Wow! Two days of fun on a university campus. Who knew that could happen?
I came to this event, designed and sponsored by and for state university/college folks, as a kind of insider/outsider. The outsider is because I teach at a for-profit university. The insider is because I have known several of the organizers/speakers through ds106. I was glad to be a part of the event, and have quite a bit to take back to my own practice and to share with others.
I’ll summarize the high points by listing many of the bullets and phrases that ended up in my notebook as I attended the sessions Tuesday. Forgive me if they are misquoted or misattributed; such is the nature of open student/teacher life.
Andrew Feldstein on Open Textbooks and Digital Content :
An iPad (or other device) is not a book; it’s a problem to try to make it look/work like a book! This is a place to use as a jumping off- point, to start exploration, to find information on one’s own. [I am tasked with developing an iBook about fiber optic technology. How can I break the iBook mold so it doesn’t look/work like a book? How can I make it so it is a jumping-off point, from which knowledge and understanding can be built?]
Tom Woodward on an Open Definition of OER:
A big house with lots of rooms.
Search for links and items to include proactively, not reactively
A list of tools to be found online, including: gapminder, manyminds, google fusion tables, shorpy, fresh photons. [all to be explored later]
Gardner Campbell on Wisdom as a Learning Outcome:
School is a technology that facilitates learning.
Thinking, Fast and Slow, by Daniel Kahneman:
System 1: Got it!

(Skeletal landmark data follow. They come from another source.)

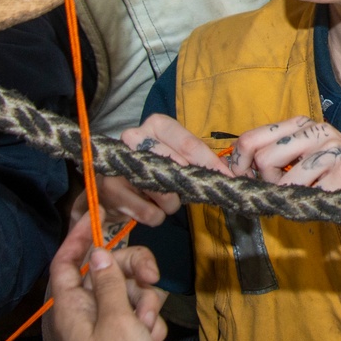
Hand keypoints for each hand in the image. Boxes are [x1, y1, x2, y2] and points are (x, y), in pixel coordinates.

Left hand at [46, 216, 172, 340]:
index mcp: (70, 309)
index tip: (99, 216)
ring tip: (148, 325)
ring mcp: (106, 329)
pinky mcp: (126, 340)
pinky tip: (152, 338)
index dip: (79, 238)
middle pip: (105, 272)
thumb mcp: (117, 319)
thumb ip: (108, 281)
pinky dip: (148, 322)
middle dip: (131, 271)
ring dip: (145, 302)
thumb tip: (97, 252)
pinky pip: (139, 313)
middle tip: (151, 274)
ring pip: (128, 291)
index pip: (65, 263)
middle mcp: (85, 315)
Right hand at [111, 113, 229, 223]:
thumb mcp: (175, 158)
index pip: (189, 144)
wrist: (114, 187)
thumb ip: (196, 161)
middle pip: (176, 167)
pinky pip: (149, 213)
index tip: (230, 179)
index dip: (211, 163)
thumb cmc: (152, 169)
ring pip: (164, 193)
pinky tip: (147, 207)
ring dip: (171, 204)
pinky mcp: (110, 189)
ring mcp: (121, 162)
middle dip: (188, 185)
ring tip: (162, 199)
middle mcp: (135, 136)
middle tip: (192, 193)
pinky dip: (155, 216)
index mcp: (156, 124)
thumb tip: (228, 172)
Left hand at [230, 116, 340, 193]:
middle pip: (262, 161)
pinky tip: (326, 201)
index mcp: (302, 123)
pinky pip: (307, 200)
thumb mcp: (306, 157)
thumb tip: (235, 169)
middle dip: (267, 184)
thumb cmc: (338, 176)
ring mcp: (331, 150)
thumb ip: (275, 157)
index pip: (251, 138)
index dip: (237, 163)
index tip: (240, 180)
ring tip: (311, 196)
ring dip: (291, 201)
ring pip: (284, 185)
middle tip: (284, 192)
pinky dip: (310, 209)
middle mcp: (316, 130)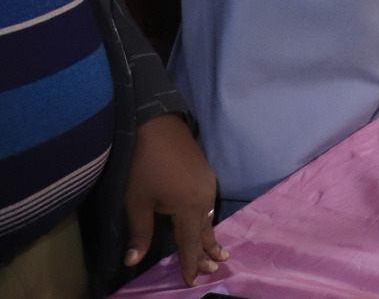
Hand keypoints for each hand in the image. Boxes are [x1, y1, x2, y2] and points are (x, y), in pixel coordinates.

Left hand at [124, 113, 225, 286]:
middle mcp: (204, 198)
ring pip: (210, 216)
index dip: (190, 263)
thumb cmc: (143, 166)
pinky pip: (210, 203)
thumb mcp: (137, 202)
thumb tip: (132, 262)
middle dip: (207, 251)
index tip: (192, 281)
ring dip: (210, 235)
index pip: (190, 243)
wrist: (158, 126)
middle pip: (205, 231)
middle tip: (215, 269)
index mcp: (188, 207)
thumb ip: (140, 233)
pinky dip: (208, 219)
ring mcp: (208, 184)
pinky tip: (206, 221)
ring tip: (217, 251)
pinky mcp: (206, 174)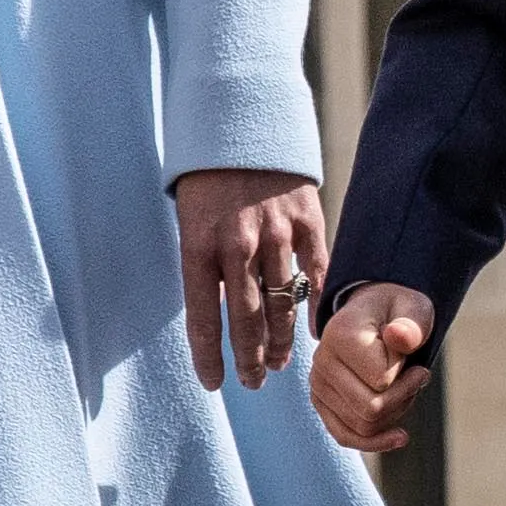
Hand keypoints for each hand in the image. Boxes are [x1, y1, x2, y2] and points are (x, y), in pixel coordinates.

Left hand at [179, 167, 324, 390]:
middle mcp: (236, 244)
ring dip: (281, 340)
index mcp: (197, 245)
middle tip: (253, 382)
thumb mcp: (190, 220)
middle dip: (249, 358)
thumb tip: (223, 315)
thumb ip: (205, 266)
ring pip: (281, 303)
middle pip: (246, 319)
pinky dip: (315, 305)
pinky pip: (315, 273)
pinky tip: (314, 330)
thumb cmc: (208, 179)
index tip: (214, 383)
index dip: (209, 356)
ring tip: (279, 363)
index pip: (202, 317)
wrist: (241, 121)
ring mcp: (274, 232)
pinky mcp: (306, 220)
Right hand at [311, 285, 437, 455]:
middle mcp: (321, 361)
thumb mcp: (414, 310)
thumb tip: (400, 337)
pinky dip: (374, 442)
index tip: (413, 358)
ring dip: (395, 414)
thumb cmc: (399, 312)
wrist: (378, 313)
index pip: (382, 382)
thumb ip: (412, 325)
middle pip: (370, 411)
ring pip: (363, 427)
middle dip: (403, 399)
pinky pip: (345, 436)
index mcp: (339, 334)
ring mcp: (318, 384)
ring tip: (405, 387)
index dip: (408, 376)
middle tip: (417, 376)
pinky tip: (400, 437)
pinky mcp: (322, 402)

Thinking fast, automatic, can’t help it
System 2: hmmmm. Thinking slow.
To stimulate system 2, ask a hard question about a complex matter.
Metaphors are keys to making your system 2 work.
Quote from Robert Browning “Fra Lippo Lippi” [look up later]
Wicked problems, extremely complex, perhaps unsolvable.
Tom Geary on Digital Storytelling:
Multimodal assignments, as long as it’s digital
Transduction from one mode to another
Inquiries about larger issues
Panel on A Domain of One’s Own:
The Digital Scholar, by Martin Weller [to read later]
Owning a digital identity.
And there are a lot of other notes, people, writings, etc noted down to look up later, that came up in conversations.
And that is the approximate total of my note-taking! Not even anything from Minding the Future. But there was so much more! The ruminating is beginning.
Now the fun times, the personal times, the personal fun times: ds106 people everywhere! If I was an outsider, at least I was in my home state. But Scott Lockman (@scottlo) came from the Kingdom of Saudi Arabia. Andrew Forgrave (@aforgrave) came from Ontario, Canada. Paul Bond (@phb256) came from Pennsylvania. The speakers came from out-of-state, too, but think of Alan Levine (@cogdog) stopping off here between Alaska and Puerto Rico. And Talky Tina (@IAmTalkyTina) came in from who-knows-where, I think stowed away on an interstate truck. Tom Woodward (@twoodwar) came from elsewhere in Virginia. As did Melanie Barker (@indieschoollib). There were others that seemed somehow involved in ds106, but I can’t be expected to remember everyone… I learned that no one looks like their Twitter avatar.
As visitors and not organizers or presenters, Andrew, Scott, and I enjoyed some time together. You guys have my respect for all you do, and instant friendship for who you are. And your respective work is inspirational to me. God bless you both.
With ds106, how can I not also think of everyone at UMW’s DTLT and associated folks: Jim Groom, Martha Burtis, Tim Owens, Ryan Brazell, Andy Rush, Robin Smail. Visiting them in the makerspace was fine, but I missed seeing the ds106tv couch and green screen.
In the world of ds106radio, I was glad to have dinner alone with Scottlo, after Andy Forgrave found the wrong restaurant. Many upcoming project possibilities, so stay tuned to his frequency. And we shared a bit of our lives. He inspires me to up the ante on my own future possibilities.
I wanted to spend more time with Alan, but that will happen in the future. No doubt.
And last but not least, a shout of thanks to Jim Groom for his encouragement and open-handed generosity. It was nice to see your workplace, nicer to see your home, even nicer to meet your family. Peace, Bro.